• WHAT TO PRODUCE: All the entries that follow must be written out again exactly.

• PROVIDED INFORMATION:
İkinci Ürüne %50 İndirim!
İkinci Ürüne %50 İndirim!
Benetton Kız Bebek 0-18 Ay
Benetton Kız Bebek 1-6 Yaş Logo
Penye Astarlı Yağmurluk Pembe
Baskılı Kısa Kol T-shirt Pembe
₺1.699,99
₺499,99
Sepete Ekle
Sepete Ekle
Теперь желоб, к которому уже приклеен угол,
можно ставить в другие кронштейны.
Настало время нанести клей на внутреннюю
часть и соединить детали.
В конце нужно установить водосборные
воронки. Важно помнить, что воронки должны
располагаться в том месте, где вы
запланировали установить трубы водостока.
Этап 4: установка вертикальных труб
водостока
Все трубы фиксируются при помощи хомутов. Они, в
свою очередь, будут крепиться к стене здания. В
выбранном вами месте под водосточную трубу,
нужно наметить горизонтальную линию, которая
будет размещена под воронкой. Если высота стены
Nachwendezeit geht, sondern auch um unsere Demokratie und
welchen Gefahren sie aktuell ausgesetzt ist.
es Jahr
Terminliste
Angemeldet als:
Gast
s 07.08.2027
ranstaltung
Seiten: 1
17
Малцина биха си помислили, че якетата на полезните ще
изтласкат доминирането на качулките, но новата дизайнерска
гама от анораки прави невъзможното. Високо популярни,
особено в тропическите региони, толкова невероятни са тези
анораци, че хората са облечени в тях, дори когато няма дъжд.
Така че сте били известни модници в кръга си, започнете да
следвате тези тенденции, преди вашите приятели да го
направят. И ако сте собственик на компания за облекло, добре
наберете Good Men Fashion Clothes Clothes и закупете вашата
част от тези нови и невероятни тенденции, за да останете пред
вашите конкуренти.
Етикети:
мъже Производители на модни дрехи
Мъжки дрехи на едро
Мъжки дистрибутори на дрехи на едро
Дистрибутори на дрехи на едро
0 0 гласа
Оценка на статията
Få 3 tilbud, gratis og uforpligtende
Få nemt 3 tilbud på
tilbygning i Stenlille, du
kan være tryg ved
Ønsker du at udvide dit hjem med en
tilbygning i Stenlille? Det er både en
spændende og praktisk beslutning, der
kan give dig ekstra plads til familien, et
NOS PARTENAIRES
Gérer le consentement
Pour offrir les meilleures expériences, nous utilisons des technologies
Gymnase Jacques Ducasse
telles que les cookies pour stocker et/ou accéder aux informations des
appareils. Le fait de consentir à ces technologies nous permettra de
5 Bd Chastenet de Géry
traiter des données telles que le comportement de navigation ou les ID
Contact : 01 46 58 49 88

• ANSWER AREA:
İkinci Ürüne %50 İndirim!
İkinci Ürüne %50 İndirim!
Benetton Kız Bebek 0-18 Ay
Benetton Kız Bebek 1-6 Yaş Logo
Penye Astarlı Yağmurluk Pembe
Baskılı Kısa Kol T-shirt Pembe
₺1.699,99
₺499,99
Sepete Ekle
Sepete Ekle
Теперь желоб, к которому уже приклеен угол,
можно ставить в другие кронштейны.
Настало время нанести клей на внутреннюю
часть и соединить детали.
В конце нужно установить водосборные
воронки. Важно помнить, что воронки должны
располагаться в том месте, где вы
запланировали установить трубы водостока.
Этап 4: установка вертикальных труб
водостока
Все трубы фиксируются при помощи хомутов. Они, в
свою очередь, будут крепиться к стене здания. В
выбранном вами месте под водосточную трубу,
нужно наметить горизонтальную линию, которая
будет размещена под воронкой. Если высота стены
Nachwendezeit geht, sondern auch um unsere Demokratie und
welchen Gefahren sie aktuell ausgesetzt ist.
es Jahr
Terminliste
Angemeldet als:
Gast
s 07.08.2027
ranstaltung
Seiten: 1
17
Малцина биха си помислили, че якетата на полезните ще
изтласкат доминирането на качулките, но новата дизайнерска
гама от анораки прави невъзможното. Високо популярни,
особено в тропическите региони, толкова невероятни са тези
анораци, че хората са облечени в тях, дори когато няма дъжд.
Така че сте били известни модници в кръга си, започнете да
следвате тези тенденции, преди вашите приятели да го
направят. И ако сте собственик на компания за облекло, добре
наберете Good Men Fashion Clothes Clothes и закупете вашата
част от тези нови и невероятни тенденции, за да останете пред
вашите конкуренти.
Етикети:
мъже Производители на модни дрехи
Мъжки дрехи на едро
Мъжки дистрибутори на дрехи на едро
Дистрибутори на дрехи на едро
0 0 гласа
Оценка на статията
Få 3 tilbud, gratis og uforpligtende
Få nemt 3 tilbud på
tilbygning i Stenlille, du
kan være tryg ved
Ønsker du at udvide dit hjem med en
tilbygning i Stenlille? Det er både en
spændende og praktisk beslutning, der
kan give dig ekstra plads til familien, et
NOS PARTENAIRES
Gérer le consentement
Pour offrir les meilleures expériences, nous utilisons des technologies
Gymnase Jacques Ducasse
telles que les cookies pour stocker et/ou accéder aux informations des
appareils. Le fait de consentir à ces technologies nous permettra de
5 Bd Chastenet de Géry
traiter des données telles que le comportement de navigation ou les ID
Contact : 01 46 58 49 88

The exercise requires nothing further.